Task directions
Reproduce the passage on the gospel below word for word, starting at the words "If our gospel" and ending after the words "enables us to do.".
### Passage shown
In every community of believers, from cathedral congregations to mission
committees,  from seminary trustees to monastic chapters, attention
is called to situations that cry out for global awareness. There are
daily promptings from Jesus: "Let us move on . . . for this why we
came out."  It's why I got up and came out of the house 
today.

If our gospel agenda is so near sighted that we only see our own empty
cup, if our vision of the gospel is no near sighted that we can only see
the needs of our own,  our kinfolk who are in sickbed, our own
parish needy,  then we have missed the point of the Epiphany cycle,
of the gospel's goodness for all the world.  The sharply pointed and
tragic message of 9-11-01 should have been translated at once by the
Church into an appeal to all our consciences to turn with compassion to
our sisters and brothers in Afghanistan, in all the Middle East, instead
of misdirected revenge.  That we have failed to do so will live as
an infamy for the name of the Western Church. We especially in the U.S.
of A. have failed to join the human race to give it the example and the
leadership which our immense wealth enables us to do.
######
### Entries provided
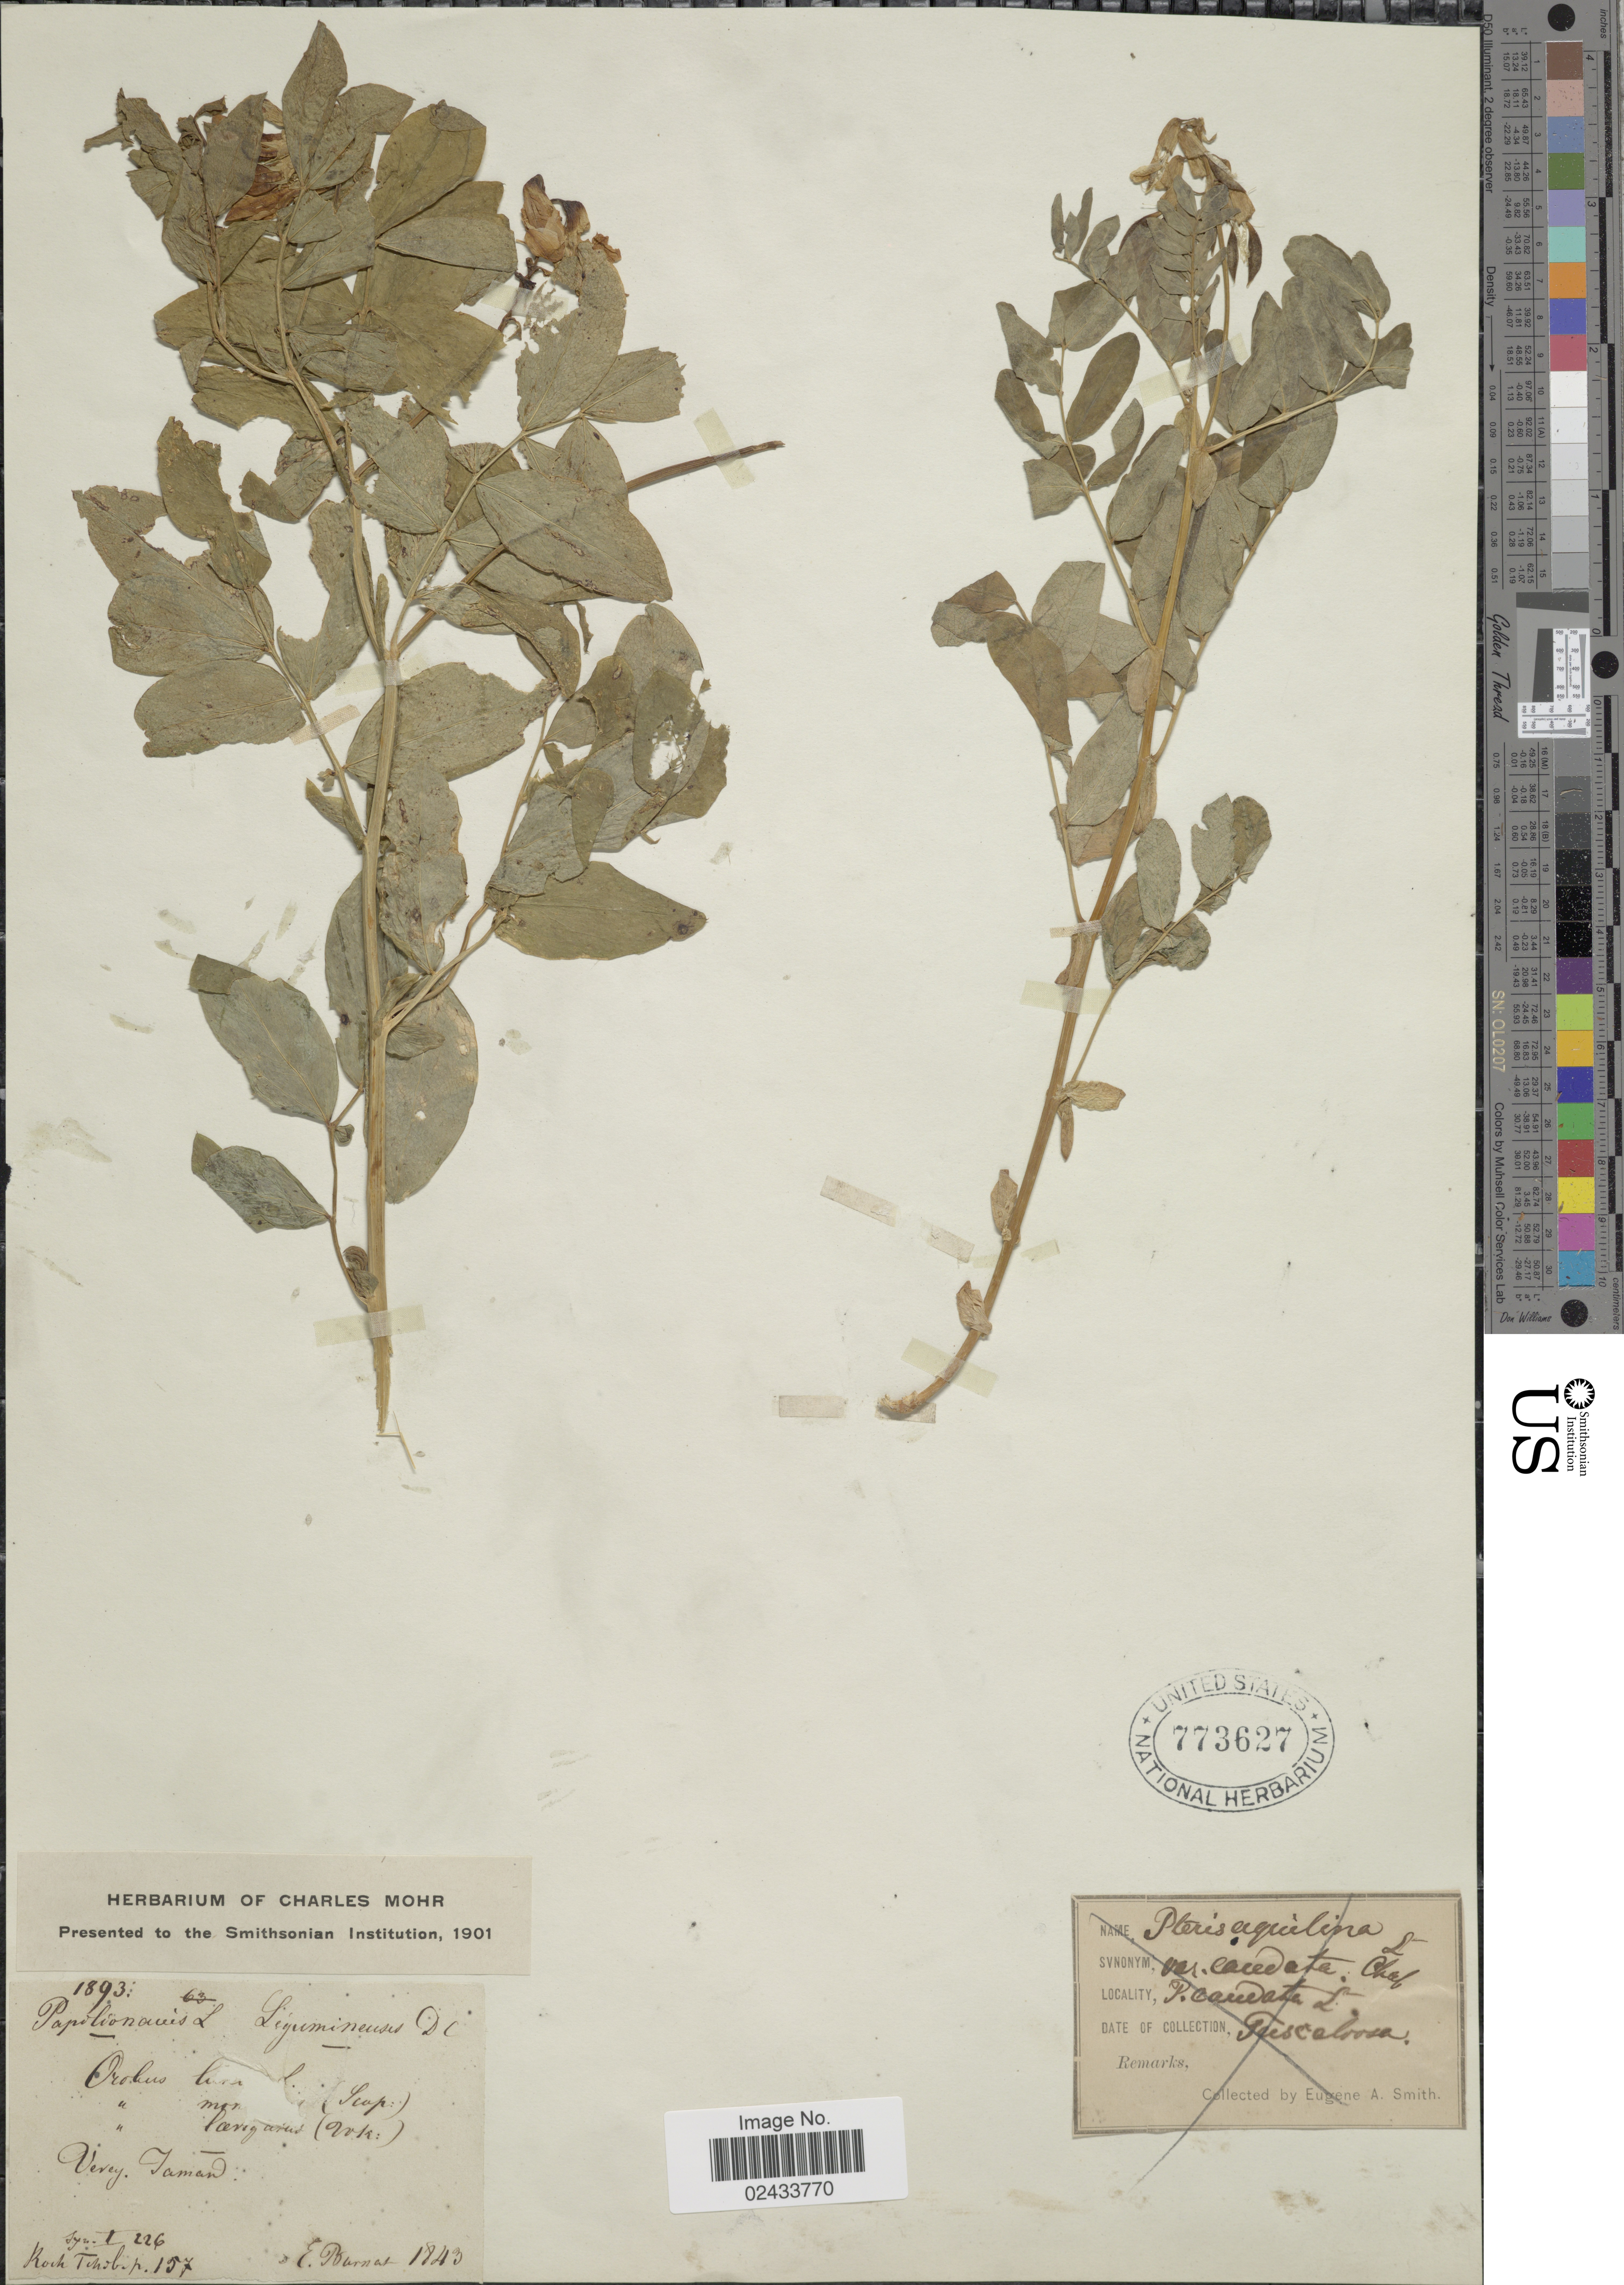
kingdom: Plantae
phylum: Tracheophyta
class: Magnoliopsida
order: Fabales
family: Fabaceae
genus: Lathyrus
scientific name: Lathyrus sp.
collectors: E. Burnat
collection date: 1893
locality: Verey. Taman [interpreted]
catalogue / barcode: US 773627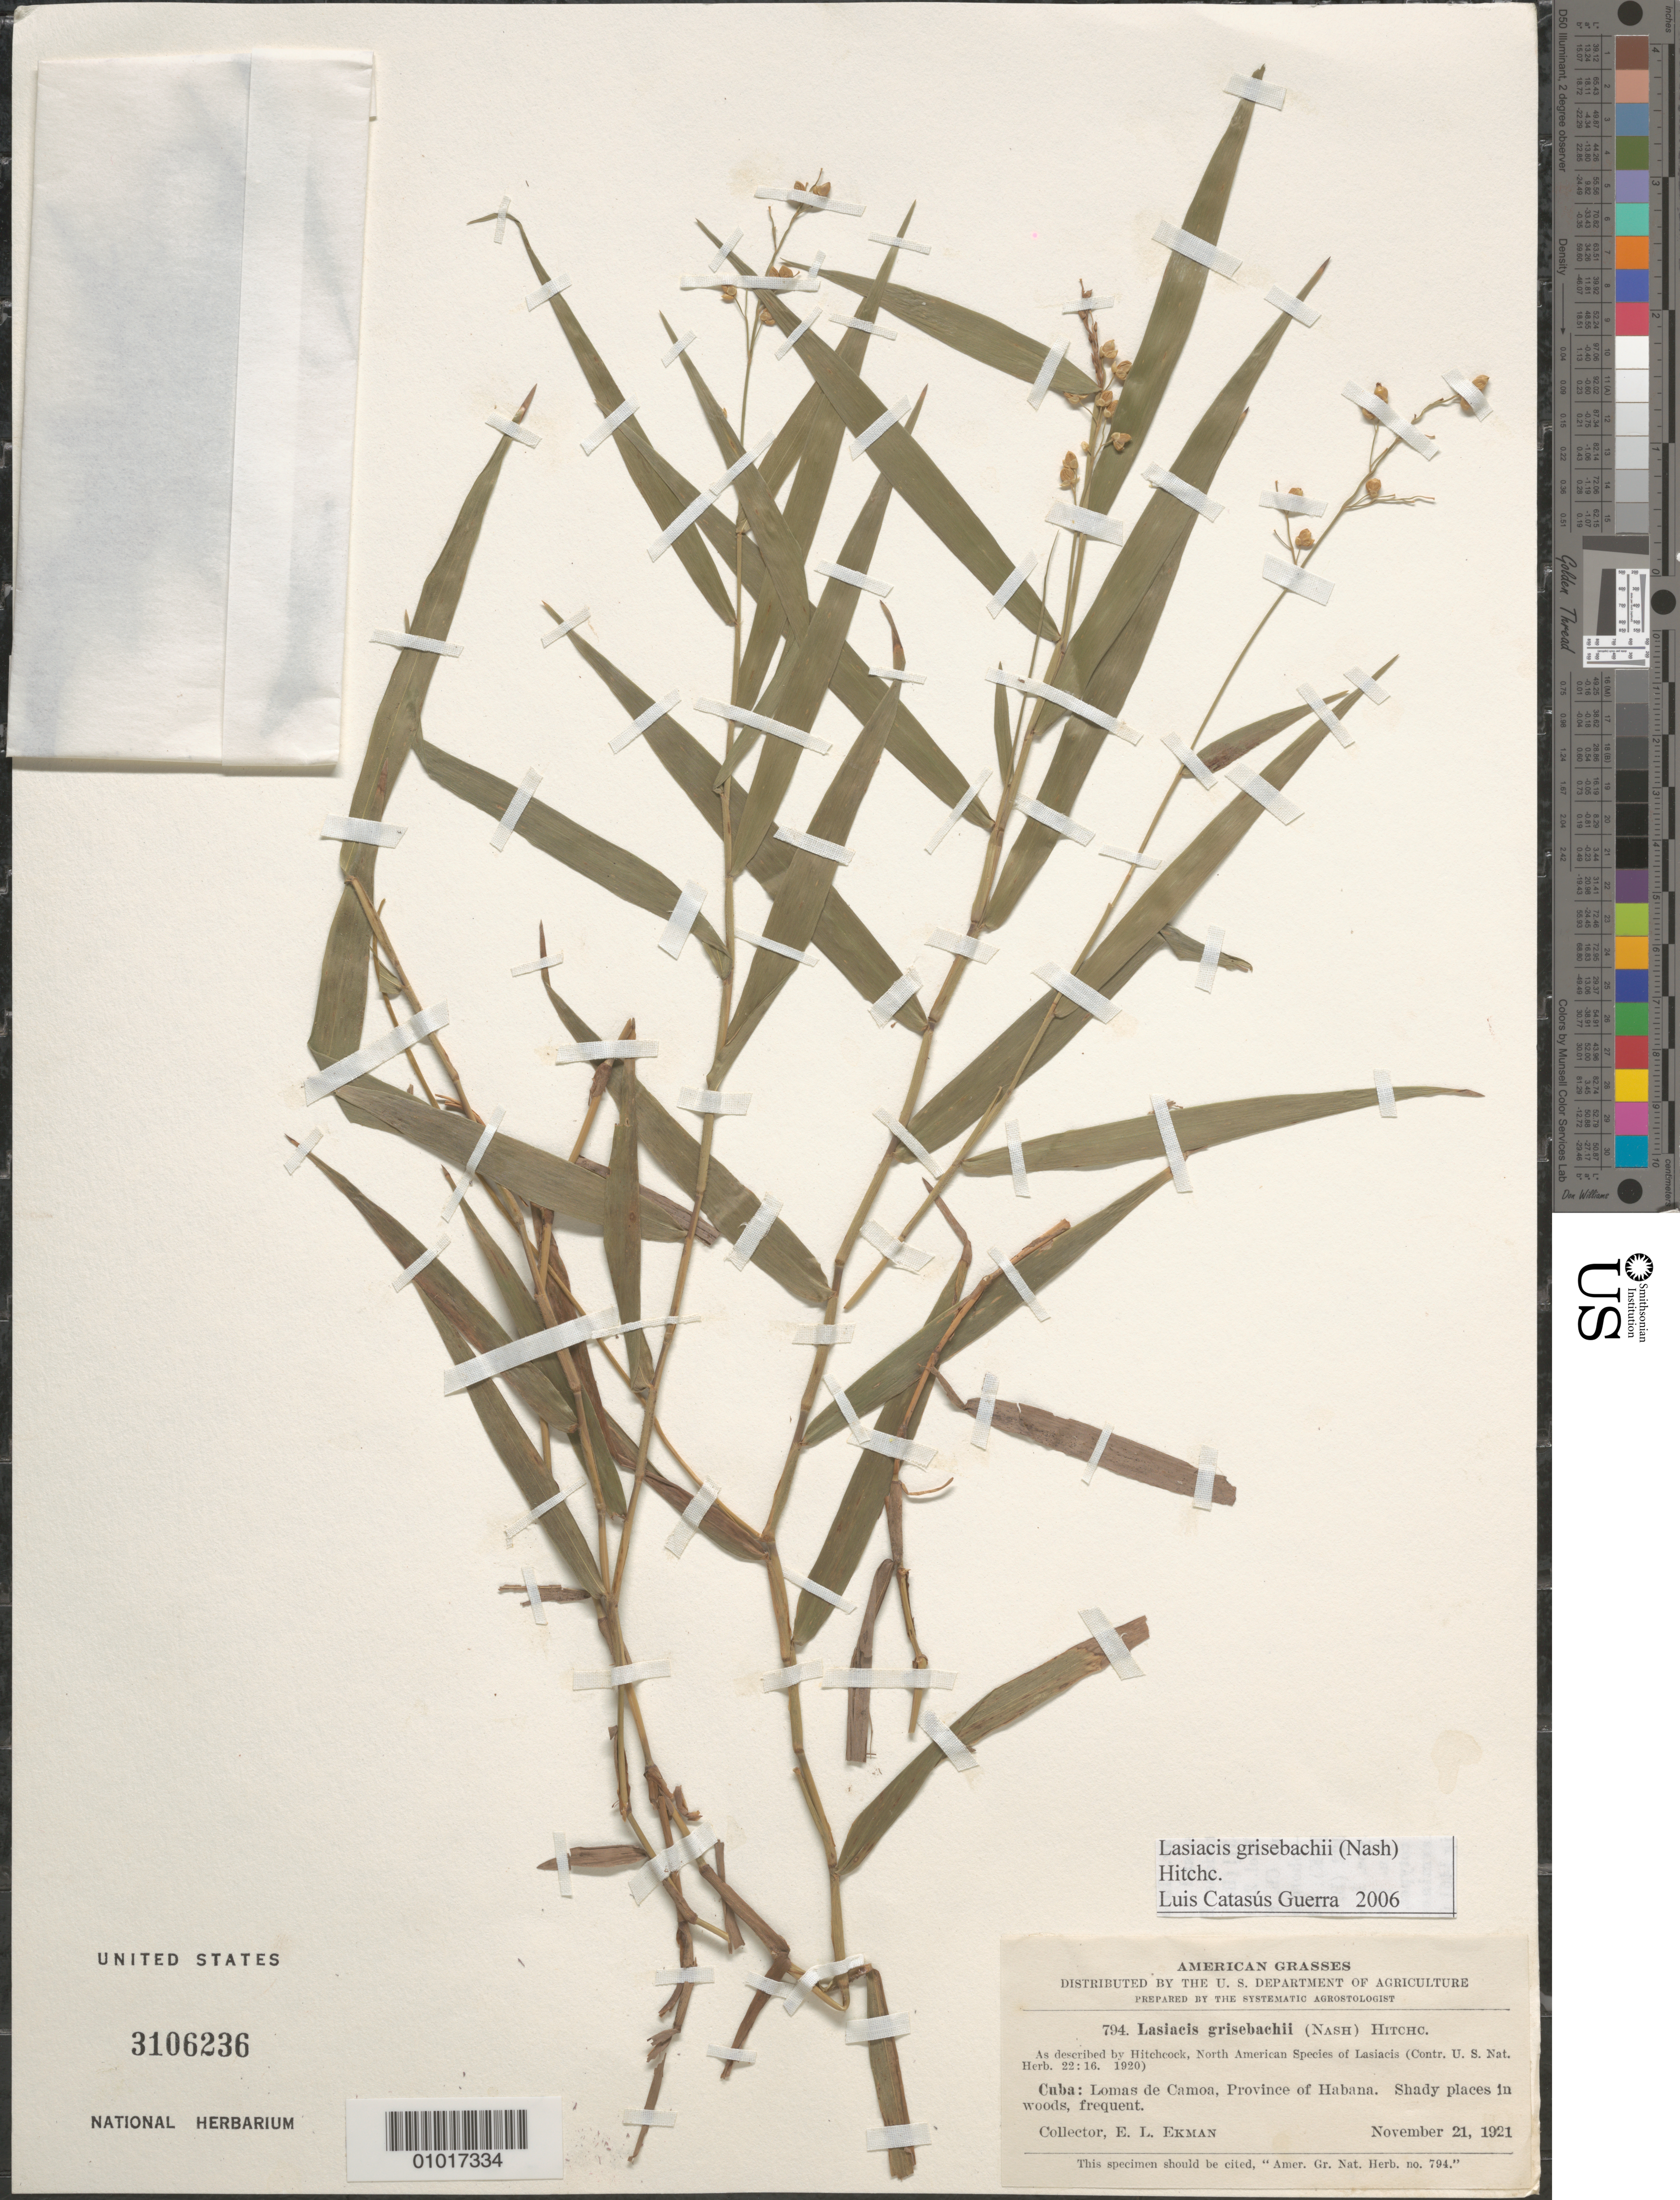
######
Finished task
If our gospel agenda is so near sighted that we only see our own empty
cup, if our vision of the gospel is no near sighted that we can only see
the needs of our own,  our kinfolk who are in sickbed, our own
parish needy,  then we have missed the point of the Epiphany cycle,
of the gospel's goodness for all the world.  The sharply pointed and
tragic message of 9-11-01 should have been translated at once by the
Church into an appeal to all our consciences to turn with compassion to
our sisters and brothers in Afghanistan, in all the Middle East, instead
of misdirected revenge.  That we have failed to do so will live as
an infamy for the name of the Western Church. We especially in the U.S.
of A. have failed to join the human race to give it the example and the
leadership which our immense wealth enables us to do.